One indicator that illustrates this difference is life expectancy by race and income. A recent analysis found that nationally, there is a 15-year difference in life expectancy between men in the top 1 percent of income compared with those in the bottom 1 percent – and the gap is growing. There is an almost five-year difference in life expectancy for black and white males. However, national trends obscure vast differences in health at the community level where health is produced. According to research funded by the Robert Wood Johnson Foundation, in New Orleans, there is a 25-year gap in life expectancy between communities just a few miles apart.
Although the Fair Housing Act of 1968 outlawed housing discrimination, segregated housing patterns persist. The failure of local governments to adequately meet their fair housing obligations has resulted in the concentration of public housing in low income communities of color.

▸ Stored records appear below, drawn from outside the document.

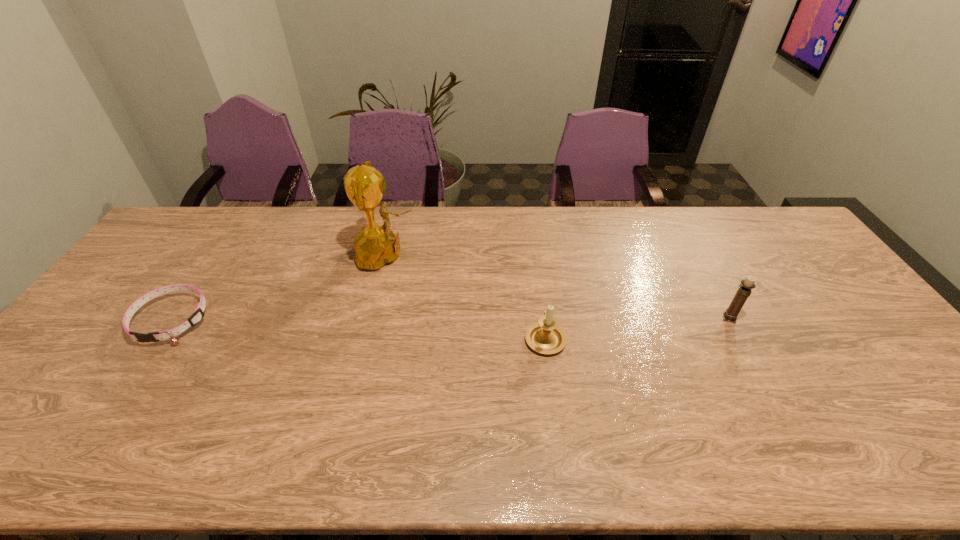
Identify the location of the second object from left to right. (376, 245).

Where is `award`? The height and width of the screenshot is (540, 960). award is located at coordinates pos(376,245).

In order to click on the right candle holder in this screenshot , I will do `click(745, 288)`.

At what (x,y) coordinates should I click in order to perform the action: click on the shorter candle holder. Please return your answer as a coordinate pair (x, y). Looking at the image, I should click on (546, 337).

In order to click on the third object from left to right in this screenshot , I will do `click(546, 337)`.

Locate an element on the screen. dog collar is located at coordinates click(x=197, y=316).

Where is `the shortest object`? Image resolution: width=960 pixels, height=540 pixels. the shortest object is located at coordinates (197, 316).

Identify the location of free region located on the front side of the farthest object. (492, 255).

This screenshot has width=960, height=540. Find the location of `vacant space situated 0.150m on the back of the right candle holder`. vacant space situated 0.150m on the back of the right candle holder is located at coordinates (707, 276).

You are a GUI agent. You are given a task and a screenshot of the screen. Output one action in this format:
    pyautogui.click(x=<x>, y=<y>)
    Task: Click on the free spot located with a handle on the side of the shorter candle holder
    This screenshot has width=960, height=540.
    Given the screenshot: What is the action you would take?
    pyautogui.click(x=535, y=264)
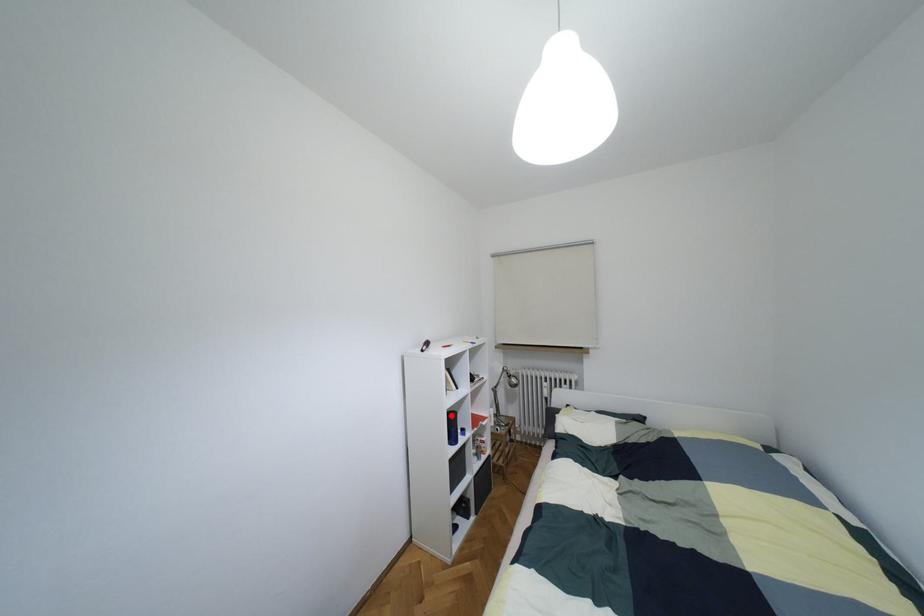
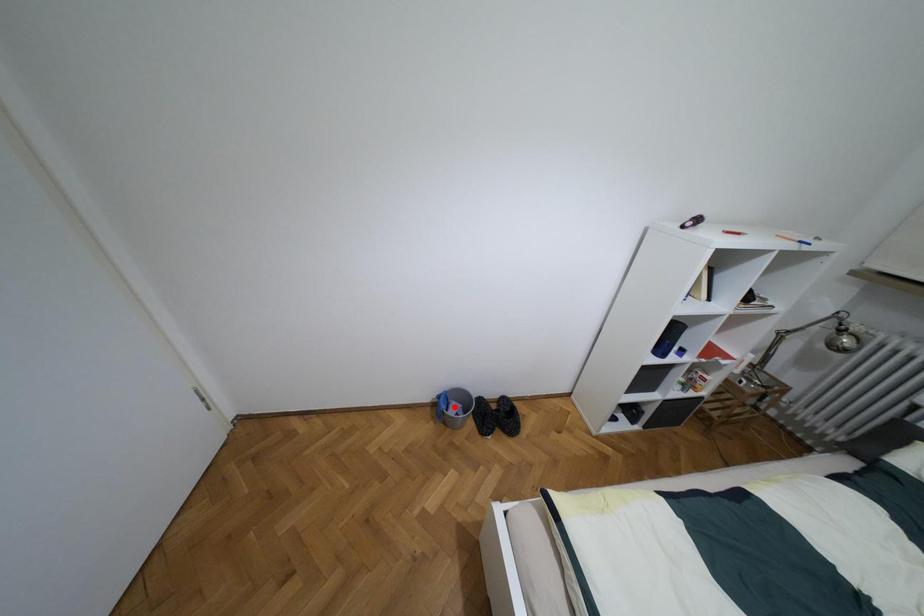
I am providing you with two images of the same scene from different viewpoints. A red point is marked on the first image and another point is marked on the second image. Do the highlighted points in image1 and image2 indicate the same real-world spot?

No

Equally troubling is the vehement resistance by residents when attempts are made to integrate affordable housing into neighborhoods which have been afforded more opportunities. Excluding people from places rich with opportunity, or refusing to invest in neighborhoods that have been left behind economically, cripples our efforts to achieve health equity.
And we all bear the costs from the health inequities that ensue, in part, from residential segregation. According to one estimate, between 2003 and 2006, health inequities cost our nation $1.24 trillion for both direct medical care and indirect costs.

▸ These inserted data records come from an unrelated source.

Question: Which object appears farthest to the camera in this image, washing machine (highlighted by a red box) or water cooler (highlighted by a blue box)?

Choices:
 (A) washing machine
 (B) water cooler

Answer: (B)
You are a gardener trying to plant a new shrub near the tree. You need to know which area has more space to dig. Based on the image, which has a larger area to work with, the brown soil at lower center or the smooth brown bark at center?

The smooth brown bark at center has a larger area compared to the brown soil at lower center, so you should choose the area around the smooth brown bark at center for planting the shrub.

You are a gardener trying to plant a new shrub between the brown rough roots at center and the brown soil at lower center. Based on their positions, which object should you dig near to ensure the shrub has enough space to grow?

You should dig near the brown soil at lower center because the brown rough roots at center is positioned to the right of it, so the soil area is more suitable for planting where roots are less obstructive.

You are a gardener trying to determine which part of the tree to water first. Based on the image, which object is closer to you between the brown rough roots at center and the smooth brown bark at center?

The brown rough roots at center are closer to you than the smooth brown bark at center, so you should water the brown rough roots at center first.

During his testimony, Dr. Carson acknowledged the intersection between housing and health. However, he fell short of clearly articulating his support for reducing residential segregation, or how he would work collaboratively with other agencies to improve low opportunity environments for HUD beneficiaries.
We can all agree that there are remarkable outliers that manage to escape low opportunity communities – Dr. Carson is one such example. But research indicates that 70 percent of those who grow up poor will remain poor for the rest of their lives. And, even when individuals are able to move out of poverty, growing up poor compromises their health as an adult, increasing the likelihood of developing mental health problems and other chronic illnesses.
Our ability to move the needle toward health equity is at great risk if Dr. Carson does little to enforce the new fair housing rule. Low income people, especially those of color, simply cannot afford to rely solely on compassion and goodwill to improve the places where they live. Our success or failure at enforcing the new rule to reduce residential segregation by better integrating affordable housing is directly connected to our ability to achieve health equity.
In fact, given the association between poor health and residential segregation, one could argue that Dr. Carson is obligated to vigorously enforce the new fair housing rule – not only because of his position as HUD Secretary but also because of his obligation as a physician to do no harm.